For high-volume clusters (50+ nodes), tune the Fluentd aggregator:
apps:
logging-operator:
values: |
fluentd:
scaling:
replicas: 10
resources:
requests:
memory: 1000Mi
cpu: 1000m
bufferStorageVolume:
emptyDir:
medium: Memory
disablePvc: true
fluentbit:
inputTail:
Mem_Buf_Limit: 512MB
Security Hardening
OPA Gatekeeper
Gatekeeper ships pre-configured with NKP's multi-tenancy constraint templates.

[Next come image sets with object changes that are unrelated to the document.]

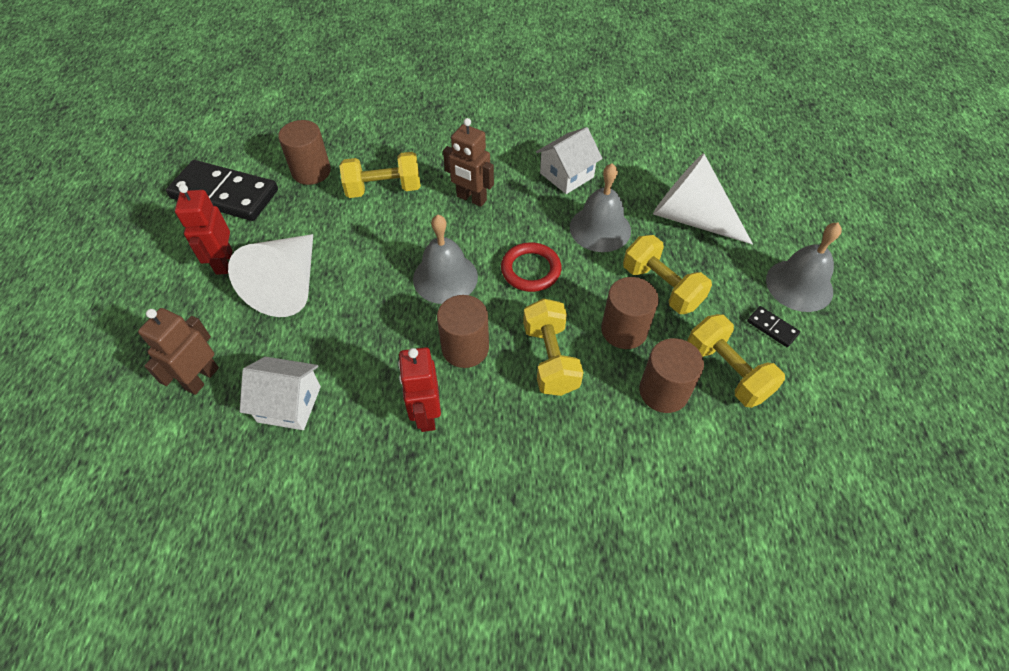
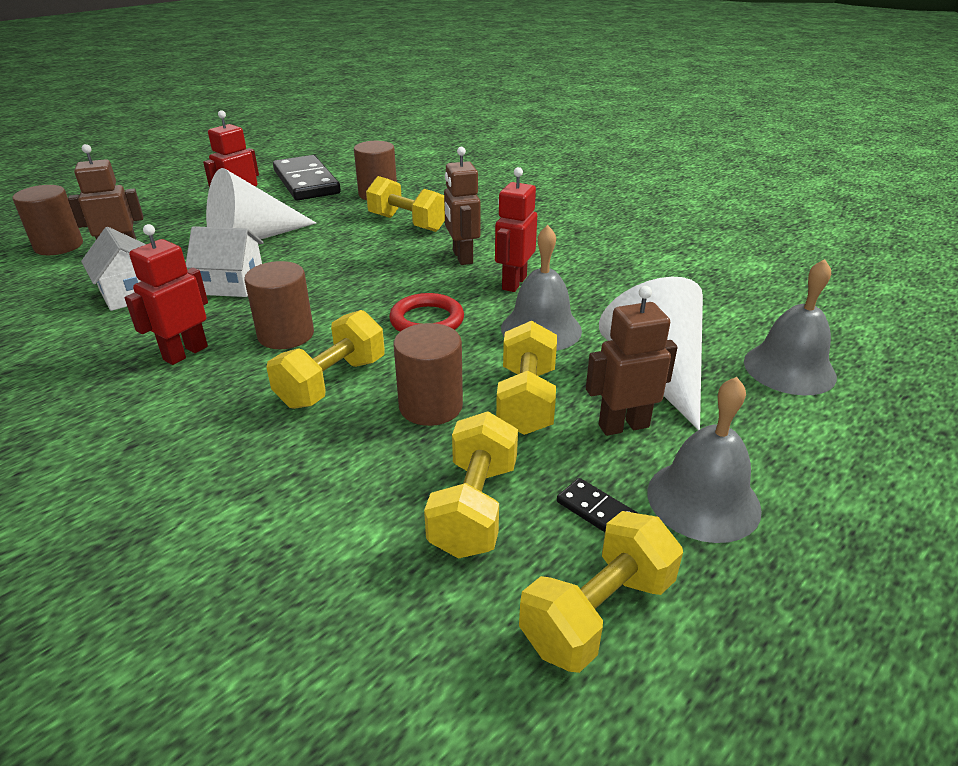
camera: 45 degrees right, 20 degrees down
grey bell [413,215,478,304] -> grey bell moved to [744,259,837,396]
white house [536,127,603,194] -> white house moved to [186,226,264,297]
brown cylinder [639,338,704,413] -> brown cylinder moved to [12,185,83,255]
black domino [747,306,800,347] -> black domino turned 45 degrees counterclockwise [557,478,639,532]
none -> red robot [495,167,537,292]
none -> yellow dumbbell [519,511,683,673]
none -> brown robot [586,286,678,436]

Add custom policies for your organization:
# Block privileged containers
apiVersion: constraints.gatekeeper.sh/v1beta1
kind: K8sPSPPrivilegedContainer
metadata:
name: deny-privileged
spec:
match:
kinds:
- apiGroups: [""]
kinds: ["Pod"]
excludedNamespaces:
- kube-system
- kommander
- ntnx-system
Pod Security Admission (PSA)
Apply PSA labels to tenant namespaces for defense-in-depth alongside Gatekeeper:
kubectl label namespace <tenant-ns> \
pod-security.kubernetes.io/enforce=baseline \
pod-security.kubernetes.io/enforce-version=latest \
pod-security.kubernetes.io/warn=restricted \
pod-security.kubernetes.io/warn-version=latest \
pod-security.kubernetes.io/audit=restricted \
pod-security.kubernetes.io/audit-version=latest \
--overwrite
This enforces baseline (blocks privileged, hostNetwork, hostPath) and warns on restricted violations.
Network Policies
Apply default-deny ingress policies to tenant namespaces, then selectively allow required traffic:
apiVersion: networking.k8s.io/v1
kind: NetworkPolicy
metadata:
name: default-deny-ingress
namespace: <tenant-ns>
spec:
podSelector: {}
policyTypes:
- Ingress
---
apiVersion: networking.k8s.io/v1
kind: NetworkPolicy
metadata:
name: allow-from-same-namespace
namespace: <tenant-ns>
spec:
podSelector: {}
ingress:
- from:
- podSelector: {}
policyTypes:
- Ingress
Resource Quotas
Protect the cluster from resource exhaustion by setting quotas per namespace:
apiVersion: v1
kind: ResourceQuota
metadata:
name: tenant-quota
namespace: <tenant-ns>
spec:
hard:
requests.cpu: "4"
requests.memory: 8Gi
limits.cpu: "8"
limits.memory: 16Gi
pods: "50"
persistentvolumeclaims: "10"
services.loadbalancers: "2"
Troubleshooting
| Symptom | Cause | Fix |
|---|---|---|
| LDAP login fails silently | Wrong bindDN format or missing mail attribute | Check Dex logs: kubectl logs -n kommander -l app.kubernetes.io/name=dex. Use UPN format for AD |
| OIDC redirect error | Wrong callback URL in IdP config | Verify redirectURI matches exactly: https://<cluster-hostname>/dex/callback |
| "null" claimMapping rejection | claimMapping fields set to null | All claimMapping fields must be explicit strings, not null |
| PVC stuck Pending | Wrong storage container name or CSI issue | kubectl describe pvc <name> for events, check CSI controller logs in ntnx-system |
| Gatekeeper blocking valid pods | Constraint too broad | Add namespace exclusions for kube-system, kommander, ntnx-system |
| Dashboard 403 after auth | Missing role binding for the user/group | Verify the group name includes oidc: prefix for LDAP groups |
| Certs not re-issued after CA replace | Old secrets not deleted | Delete the cert secrets (not the CA) to trigger re-issuance |
| Velero backups fail (InvalidAccessKeyId) | Profile name mismatch | The [profile-name] in the credential secret must match profile: in the BSL config |
What's Next
Part 5: Workload Clusters & Applications covers creating managed workload clusters, deploying applications through the Kommander catalog, and setting up GitOps workflows with Flux CD.
For deployment guides, see Part 2 (internet-connected) or Part 3 (air-gapped).
Summary
Day 2 configuration turns a running cluster into a production platform. Authentication with Dex connects your existing identity providers (LDAP, OIDC) to Kubernetes RBAC through a 3-layer model that maps cleanly to NKP's workspace/project hierarchy. Storage with Nutanix CSI and Objects gives you both block (Volumes) and object (S3) storage without external dependencies. Certificate management with cert-manager and a custom CA ensures trusted TLS across all platform services. And security hardening with Gatekeeper, PSA, network policies, and resource quotas provides the multi-tenancy controls that regulated environments require.